Question

Give the equation of the line tangent to the graph of \(\vec{r}(t)\) at the given \(t\) value. $$ \vec{r}(t)=\langle 3 \cos t, 3 \sin t, t\rangle \text { at } t=\pi $$

Short answer

The equation of the tangent line is: \( x = -3, \ y = -3t, \ z = \pi + t \).

Step-by-step solution

Find the Derivative of the Position Vector

To find the tangent line, we first need to find the derivative of the position vector \( \vec{r}(t) \), which will give us the velocity vector \( \vec{r}'(t) \).\[\vec{r}'(t) = \langle -3 \sin t, 3 \cos t, 1 \rangle\]

Evaluate the Derivative at the given t-value

Next, evaluate the derivative \( \vec{r}'(t) \) at the given value \( t = \pi \).\[\vec{r}'(\pi) = \langle -3 \sin \pi, 3 \cos \pi, 1 \rangle = \langle 0, -3, 1 \rangle\]
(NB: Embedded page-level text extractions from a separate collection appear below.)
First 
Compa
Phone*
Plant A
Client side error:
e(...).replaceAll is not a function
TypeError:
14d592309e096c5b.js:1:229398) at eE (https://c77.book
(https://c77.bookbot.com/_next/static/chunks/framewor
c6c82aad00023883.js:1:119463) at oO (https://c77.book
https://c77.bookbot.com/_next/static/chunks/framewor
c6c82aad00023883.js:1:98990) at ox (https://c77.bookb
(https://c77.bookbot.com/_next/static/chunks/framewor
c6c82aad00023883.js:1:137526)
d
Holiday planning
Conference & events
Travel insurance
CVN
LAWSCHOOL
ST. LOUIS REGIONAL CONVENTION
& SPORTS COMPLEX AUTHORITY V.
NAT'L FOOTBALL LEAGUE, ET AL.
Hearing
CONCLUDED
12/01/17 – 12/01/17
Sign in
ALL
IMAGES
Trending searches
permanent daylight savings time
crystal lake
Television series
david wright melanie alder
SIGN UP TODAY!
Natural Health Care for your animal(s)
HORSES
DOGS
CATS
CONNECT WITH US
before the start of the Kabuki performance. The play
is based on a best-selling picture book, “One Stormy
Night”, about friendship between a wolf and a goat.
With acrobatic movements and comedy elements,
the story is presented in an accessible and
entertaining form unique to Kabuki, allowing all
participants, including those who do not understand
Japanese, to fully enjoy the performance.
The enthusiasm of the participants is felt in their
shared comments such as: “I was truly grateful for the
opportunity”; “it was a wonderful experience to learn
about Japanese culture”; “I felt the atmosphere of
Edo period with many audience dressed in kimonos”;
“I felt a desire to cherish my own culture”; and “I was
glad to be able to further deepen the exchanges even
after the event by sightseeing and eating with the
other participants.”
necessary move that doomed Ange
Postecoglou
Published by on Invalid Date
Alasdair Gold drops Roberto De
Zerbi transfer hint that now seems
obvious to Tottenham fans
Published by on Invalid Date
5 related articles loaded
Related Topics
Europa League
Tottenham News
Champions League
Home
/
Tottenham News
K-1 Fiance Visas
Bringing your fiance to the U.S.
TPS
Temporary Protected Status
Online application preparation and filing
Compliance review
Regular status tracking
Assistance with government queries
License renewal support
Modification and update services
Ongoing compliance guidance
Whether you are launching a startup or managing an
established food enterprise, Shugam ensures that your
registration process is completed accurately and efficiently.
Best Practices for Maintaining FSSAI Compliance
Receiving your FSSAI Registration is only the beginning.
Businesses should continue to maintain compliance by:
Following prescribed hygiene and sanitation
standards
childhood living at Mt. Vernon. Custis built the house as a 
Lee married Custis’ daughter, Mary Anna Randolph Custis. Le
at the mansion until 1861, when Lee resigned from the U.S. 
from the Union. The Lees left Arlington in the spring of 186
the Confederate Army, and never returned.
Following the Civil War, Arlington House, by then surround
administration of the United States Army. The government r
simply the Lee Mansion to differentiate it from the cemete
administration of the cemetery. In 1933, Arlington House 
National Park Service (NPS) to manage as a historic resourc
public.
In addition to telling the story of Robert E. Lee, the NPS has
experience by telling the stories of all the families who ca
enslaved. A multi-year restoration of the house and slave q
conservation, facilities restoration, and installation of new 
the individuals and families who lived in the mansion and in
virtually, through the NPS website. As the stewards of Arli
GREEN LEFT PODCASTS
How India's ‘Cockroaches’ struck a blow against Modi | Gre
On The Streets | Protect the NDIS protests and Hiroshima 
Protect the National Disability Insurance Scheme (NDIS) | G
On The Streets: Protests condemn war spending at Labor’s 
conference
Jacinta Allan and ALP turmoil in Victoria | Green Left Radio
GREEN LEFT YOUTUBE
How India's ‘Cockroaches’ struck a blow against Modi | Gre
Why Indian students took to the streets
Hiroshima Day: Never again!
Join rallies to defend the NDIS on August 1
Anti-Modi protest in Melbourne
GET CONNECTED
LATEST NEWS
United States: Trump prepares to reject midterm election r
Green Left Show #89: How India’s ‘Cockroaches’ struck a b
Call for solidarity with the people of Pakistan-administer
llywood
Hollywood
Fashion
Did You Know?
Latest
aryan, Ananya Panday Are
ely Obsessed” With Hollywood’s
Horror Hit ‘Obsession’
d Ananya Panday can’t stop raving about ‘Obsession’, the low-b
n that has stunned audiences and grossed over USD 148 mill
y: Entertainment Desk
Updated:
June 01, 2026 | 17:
Find the Point on the Curve at t = π

Substitute \( t = \pi \) into the original position vector \( \vec{r}(t) \) to find the coordinates of the point.\[\vec{r}(\pi) = \langle 3 \cos \pi, 3 \sin \pi, \pi \rangle = \langle -3, 0, \pi \rangle\]

Write the Equation of the Tangent Line

Use the point \( \vec{r}(\pi) = \langle -3, 0, \pi \rangle \) and the direction vector \( \vec{r}'(\pi) = \langle 0, -3, 1 \rangle \) to write the equation of the tangent line.The parametric equations of the line are given by:\[\begin{align*}x(t) &= -3 + 0t = -3, \y(t) &= 0 - 3t, \z(t) &= \pi + t\end{align*}\]

Key concepts

Position Vector

A position vector is a mathematical tool that gives you the position of a point in space relative to a fixed origin. It's often denoted by \( \vec{r}(t) \) and is expressed as a combination of its components along the coordinate axes. For example, in three dimensions, you might write it as \( \vec{r}(t) = \langle x(t), y(t), z(t) \rangle \). This vector is essential for describing the motion of an object over time because it shows how the object's position changes.In the given exercise, the position vector is \( \vec{r}(t) = \langle 3 \cos t, 3 \sin t, t \rangle \). This describes a point moving along a path defined by these components:

• The \( x \)-component \( 3 \cos t \) determines the horizontal position.
• The \( y \)-component \( 3 \sin t \) gives the vertical position.
• The \( z \)-component \( t \) indicates how the point's height changes.

Understanding the position vector is key to analyzing the object's trajectory and allows you to track the motion throughout its journey.

Parametric Equations

Parametric equations are a way to represent curves and surfaces in the coordinate plane or space. They express each coordinate (like \( x \), \( y \), and \( z \)) as a function of one or more parameters, usually denoted by \( t \). This approach is particularly useful for modeling paths of moving objects.In the context of the tangent line, parametric equations help describe the line's path using its position and direction vectors. Once you know the tangent point — here, \( \vec{r}(\pi) = \langle -3, 0, \pi \rangle \) — and the velocity vector \( \vec{r}'(\pi) = \langle 0, -3, 1 \rangle \), you can write parametric equations for the tangent line as:

• \( x(t) = -3 + 0t = -3 \)
• \( y(t) = 0 - 3t \)
• \( z(t) = \pi + t \)

These equations describe how to get from the starting point of the tangent line, moving with the velocity vector's direction, to represent its path in space.

Velocity Vector

The velocity vector is derived from the position vector by computing its derivative with respect to time. This vector indicates the direction and speed of an object's travel at any given moment. It's a fundamental concept in understanding how the object's position changes over time.In the exercise, the position vector \( \vec{r}(t) \) was differentiated to find the velocity vector \( \vec{r}'(t) \). The result, \( \vec{r}'(t) = \langle -3 \sin t, 3 \cos t, 1 \rangle \), gives:

• The \( x \)-component's rate of change as \( -3 \sin t \).
• The \( y \)-component's rate of change as \( 3 \cos t \).
• The constant \( 1 \) for the \( z \)-component, indicating uniform movement upward.

When evaluated at \( t = \pi \), the velocity vector becomes \( \langle 0, -3, 1 \rangle \). This shows that there's no change in the \( x \)-direction, a downward move in the \( y \)-direction, and an upward move in \( z \). The velocity vector is crucial for defining how the tangent line behaves, offering insight into both direction and speed.